[MATERIAL SHOWN — start]

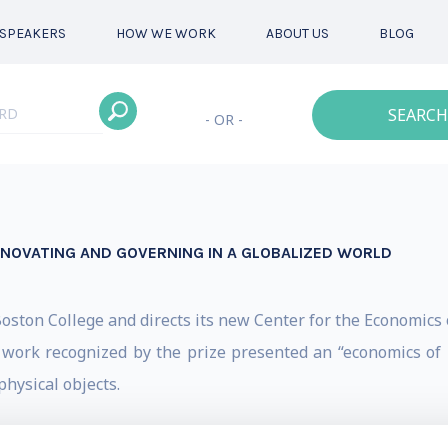
SPEAKERS
HOW WE WORK
ABOUT US
BLOG
SEARCH
- OR -
INNOVATING AND GOVERNING IN A GLOBALIZED WORLD
oston College and directs its new Center for the Economics o
work recognized by the prize presented an “economics of 
physical objects.
nd his Ph.D. in Economics from the U. of Chicago. Before c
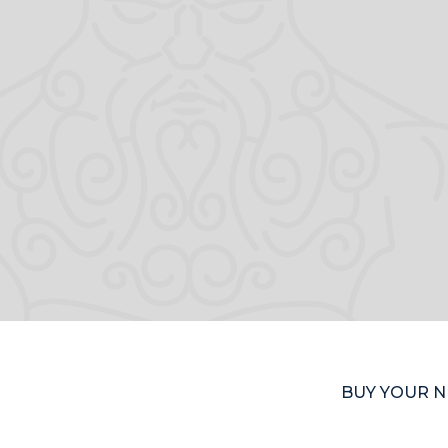
BUY YOUR N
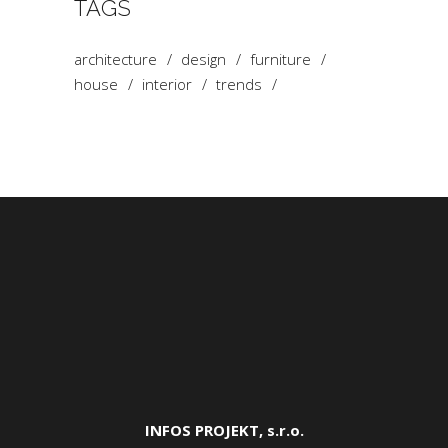
TAGS
architecture
design
furniture
house
interior
trends
INFOS PROJEKT, s.r.o.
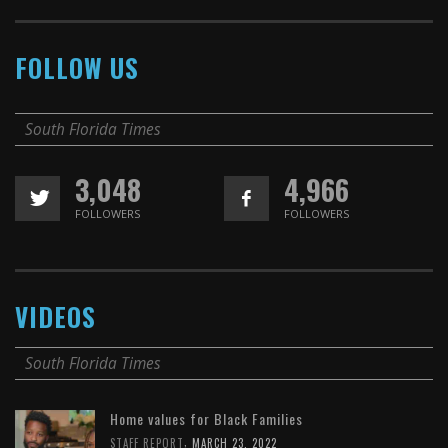
FOLLOW US
South Florida Times
3,048
4,966
FOLLOWERS
FOLLOWERS
VIDEOS
South Florida Times
Home values for Black Families
,
STAFF REPORT
MARCH 23, 2022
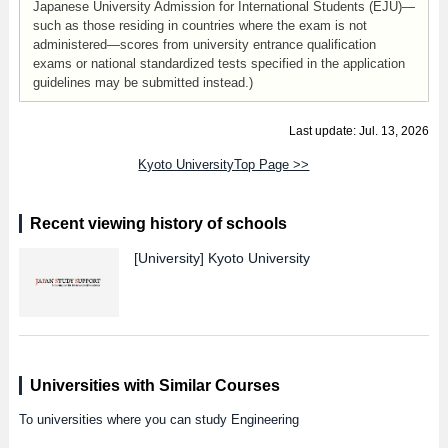
Japanese University Admission for International Students (EJU)—
such as those residing in countries where the exam is not
administered—scores from university entrance qualification
exams or national standardized tests specified in the application
guidelines may be submitted instead.)
Last update: Jul. 13, 2026
Kyoto UniversityTop Page >>
Recent viewing history of schools
[University]
Kyoto University
Universities with Similar Courses
To universities where you can study Engineering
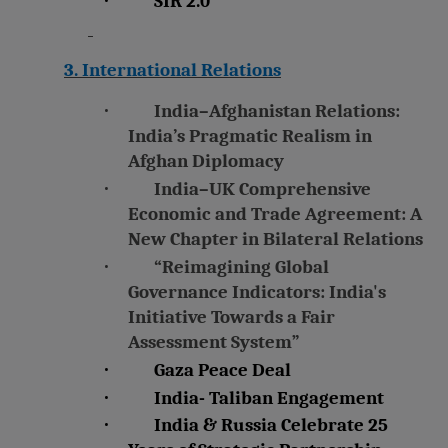
SIR 2.0
3. International Relations
·
India–Afghanistan Relations:
India’s Pragmatic Realism in
Afghan Diplomacy
·
India–UK Comprehensive
Economic and Trade Agreement: A
New Chapter in Bilateral Relations
·
“Reimagining Global
Governance Indicators: India's
Initiative Towards a Fair
Assessment System”
·
Gaza Peace Deal
·
India- Taliban Engagement
·
India & Russia Celebrate 25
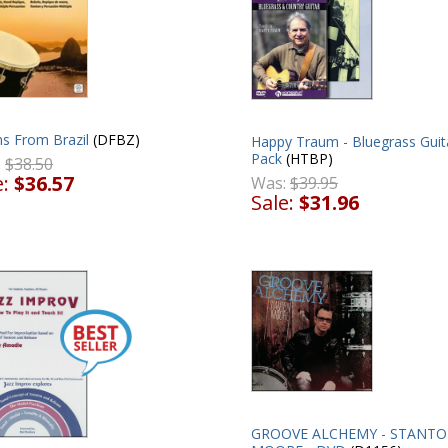
s From Brazil
(DFBZ)
Happy Traum - Bluegrass Guit
Pack
(HTBP)
:
$38.50
e:
$36.57
Was:
$39.95
Sale:
$31.96
GROOVE ALCHEMY - STANT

[MATERIAL SHOWN — finish]

■ **AIM OF THE TASK**: Could the entries above be returned verbatim, with no pictures included?

■ **EXERCISE OUTPUT**:
SPEAKERS
HOW WE WORK
ABOUT US
BLOG
SEARCH
- OR -
INNOVATING AND GOVERNING IN A GLOBALIZED WORLD
oston College and directs its new Center for the Economics o
work recognized by the prize presented an “economics of 
physical objects.
nd his Ph.D. in Economics from the U. of Chicago. Before c
BUY YOUR N
TAGS
architecture
design
furniture
house
interior
trends
INFOS PROJEKT, s.r.o.
FOLLOW US
South Florida Times
3,048
4,966
FOLLOWERS
FOLLOWERS
VIDEOS
South Florida Times
Home values for Black Families
,
STAFF REPORT
MARCH 23, 2022
Japanese University Admission for International Students (EJU)—
such as those residing in countries where the exam is not
administered—scores from university entrance qualification
exams or national standardized tests specified in the application
guidelines may be submitted instead.)
Last update: Jul. 13, 2026
Kyoto UniversityTop Page >>
Recent viewing history of schools
[University]
Kyoto University
Universities with Similar Courses
To universities where you can study Engineering
SIR 2.0
3. International Relations
·
India–Afghanistan Relations:
India’s Pragmatic Realism in
Afghan Diplomacy
·
India–UK Comprehensive
Economic and Trade Agreement: A
New Chapter in Bilateral Relations
·
“Reimagining Global
Governance Indicators: India's
Initiative Towards a Fair
Assessment System”
·
Gaza Peace Deal
·
India- Taliban Engagement
·
India & Russia Celebrate 25
s From Brazil
(DFBZ)
Happy Traum - Bluegrass Guit
Pack
(HTBP)
:
$38.50
e:
$36.57
Was:
$39.95
Sale:
$31.96
GROOVE ALCHEMY - STANT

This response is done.